__Instrucciones de tareas__:
1. Determine si cada afirmación concuerda con el fragmento sobre el nacionalismo catalanista y cite las palabras textuales del fragmento que lo deciden: (a) algunas de las leyes autonómicas mencionadas datan de 2005; (b) la Ley 22/2005 regula la educación en Cataluña; (c) los artículos de esas leyes no están al alcance del público.
2. Enumere todos los adjetivos del fragmento sobre el nacionalismo catalanista que aparecen inmediatamente después de «diversas leyes autonómicas».

__Fragmento de lectura__:
***
La memoria dramática de todos los nacionalismos mantiene una dependencia supremacista y necesariamente etnicista, pues no puede renunciar al elemento último de su originalidad ideal e histórica. En el caso del nacionalismo catalanista ha tenido la mayor oportunidad de demostrar otra cosa. En su lugar, esta crisis nos ha permitido advertir hasta qué punto fría y metódicamente se había concebido un golpe de mano que implicaría un período transicional duro y traumático, donde la más anómala concentración de poderes en favor del ejecutivo secesionista estaba ya prevista en diversas leyes autonómicas dormidas, ocultas y dispersas, algunas de 2005(¡). Todo ello en la convicción de que sería necesario un estado de excepción para que los otros catalanes, los invisibles, no cambiaran de coloración. Leyes que garantizaban, incluso, el control de los contenidos en Internet, como la Ley 22/2005, de 29 de diciembre, de la comunicación audiovisual de Cataluña dignas de una dictadura y cuyos artículos están accesibles a la lectura de los incrédulos.
***
[Listas de posiciones articulares]

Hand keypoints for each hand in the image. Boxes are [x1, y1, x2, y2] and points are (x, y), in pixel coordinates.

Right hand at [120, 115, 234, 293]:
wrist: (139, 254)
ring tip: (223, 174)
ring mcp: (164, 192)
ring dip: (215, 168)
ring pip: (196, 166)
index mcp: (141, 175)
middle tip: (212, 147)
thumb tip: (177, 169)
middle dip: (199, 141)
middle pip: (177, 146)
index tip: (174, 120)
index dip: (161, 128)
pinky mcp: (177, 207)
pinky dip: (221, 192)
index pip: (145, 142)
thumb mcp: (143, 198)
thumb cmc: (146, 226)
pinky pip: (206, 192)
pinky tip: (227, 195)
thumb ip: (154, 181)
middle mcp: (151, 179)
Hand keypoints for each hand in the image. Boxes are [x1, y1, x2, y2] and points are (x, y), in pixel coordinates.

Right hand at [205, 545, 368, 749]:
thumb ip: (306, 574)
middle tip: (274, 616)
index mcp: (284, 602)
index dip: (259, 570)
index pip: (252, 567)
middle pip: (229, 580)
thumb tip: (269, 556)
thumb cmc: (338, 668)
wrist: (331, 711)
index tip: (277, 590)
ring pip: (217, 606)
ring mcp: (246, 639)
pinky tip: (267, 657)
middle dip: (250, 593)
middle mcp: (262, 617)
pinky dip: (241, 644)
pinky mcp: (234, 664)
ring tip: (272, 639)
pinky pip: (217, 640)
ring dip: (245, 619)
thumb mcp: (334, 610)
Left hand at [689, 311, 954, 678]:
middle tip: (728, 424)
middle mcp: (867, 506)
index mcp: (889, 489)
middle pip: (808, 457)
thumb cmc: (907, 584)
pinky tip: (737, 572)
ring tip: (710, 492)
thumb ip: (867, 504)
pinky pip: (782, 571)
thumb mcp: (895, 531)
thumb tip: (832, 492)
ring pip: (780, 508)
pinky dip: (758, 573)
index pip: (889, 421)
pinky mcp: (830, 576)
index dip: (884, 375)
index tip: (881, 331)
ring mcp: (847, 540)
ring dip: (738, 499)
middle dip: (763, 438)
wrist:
***
__Respuestas a tareas__:
1.
(a) Sí: «ocultas y dispersas, algunas de 2005».
(b) No: «Ley 22/2005, de 29 de diciembre, de la comunicación audiovisual de Cataluña».
(c) No: «cuyos artículos están accesibles a la lectura de los incrédulos».

2. dormidas, ocultas, dispersas